Growth of Bifidobacterium isolates on gum arabic and arabinogalactan. (A and B) Liquid cultures of the isolates were grown on 1% glucose, 1% gum arabic, or bMRS. The graph in panel A is from the three isolates of B. aesculapii (8B6, 8M5, 10M9), while panel B shows data from isolates of B. reuteri, B. myosotis, B. hapali, MARM_A1, MARM_A2, and MARM_A3. OD₆₀₀ readings were taken at 0, 4, 8, 12, and 24 h of anaerobic culture at 37°C. (C) The B. aesculapii isolates were grown in liquid cultures of bMRS containing 1% glucose, 1% arabinose, 1% galactose, 1% larch wood arabinogalactan, or bMRS.

FIG 9

Candidate genomic loci for tree gum degradation in B. aesculapii. (A) Sets of genes encoding galactanases and arabinases at four different genomic positions in B. aesculapii. Genes are colored according to their predicted activities (green = galactanases, blue = arabinases, red = transcription regulators, yellow = transport). (B) The domain structures of the GH127 HypBA2 β-arabinose from B. longum is shown along with the putative GH127 HypBA2-like proteins from B. aesculapii. Domain colors are defined at the bottom of the panel. (C) Backbone structures of gum arabic, larch wood arabinogalactan, and the ArabinoGalacto protein b extensin. Individual carbohydrate monomers are colored according to the key in the lower left of the panel, and sites for cleavage by different galactanases and arabinases are indicated by the colored arrows.

FIG 10

Network representation of metabolic interactions between marmoset Bifidobacterium species and major dietary substrates.

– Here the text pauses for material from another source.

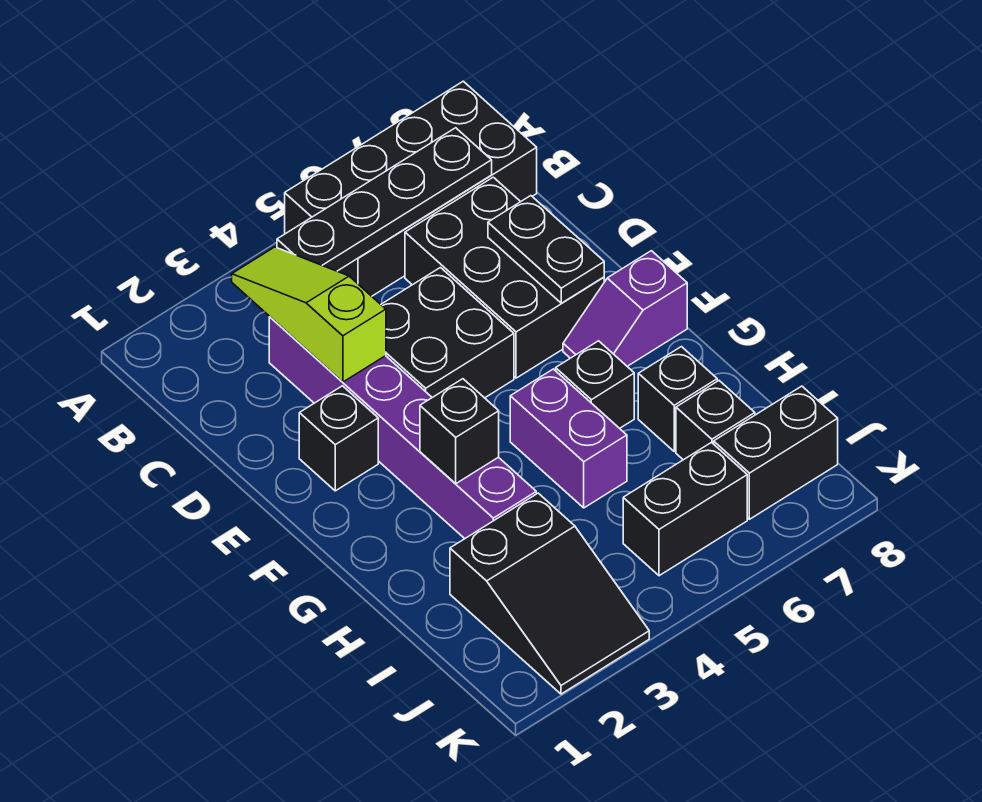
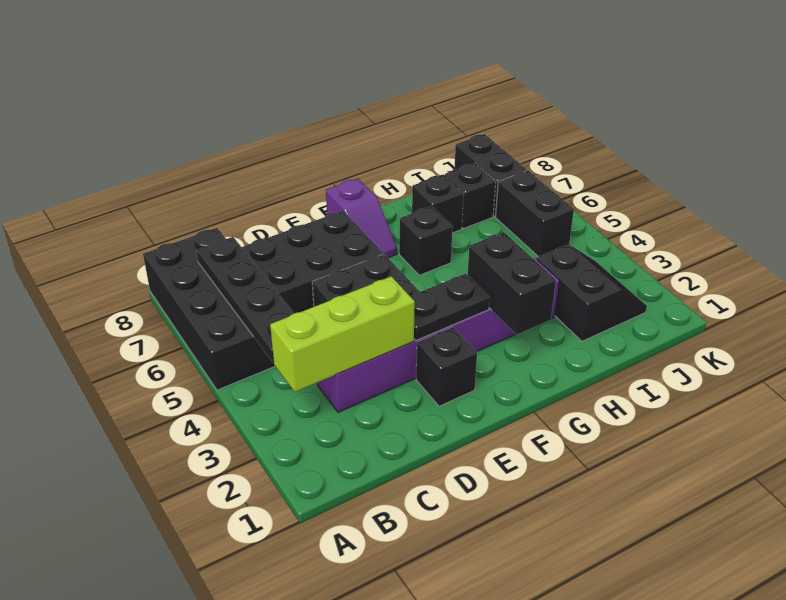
lime 1x3 slope [232,247,386,382] -> lime 1x3 brick [270,276,415,392]
black 1x2 plate [488,196,604,303] -> black 1x2 plate moved to [410,274,490,340]
black 1x1 brick [420,379,499,483] -> black 1x2 brick [468,232,556,335]
purple 1x2 brick [510,369,627,508] -> none
black 2x3 slope [450,493,649,694] -> black 2x2 slope [536,244,647,341]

The network was developed in SocNetV using genomic data from the individual marmoset Bifidobacterium species to infer capacity to serve as a primary degrader (full pathway present) or secondary cross-feeder (enzymatic capacity to degrade subcomponents) of major dietary components. Nodes representing the individual Bifidobacterium species and phylotypes are shown in yellow, while nodes representing major substrates are colored red (pectins), brown (xyloglucans), green (arabinogalactans), light blue (xylans), and royal blue (breastmilk oligosaccharides). Edges that are colored black indicate primary degraders and their substrates, while edges colored gray depict secondary cross-feeders. The graph was developed using a random prominence index with edges for primary degraders weighted arbitrarily at 10 and secondary degraders weighted by the number of relevant enzymes in the genome of each organism.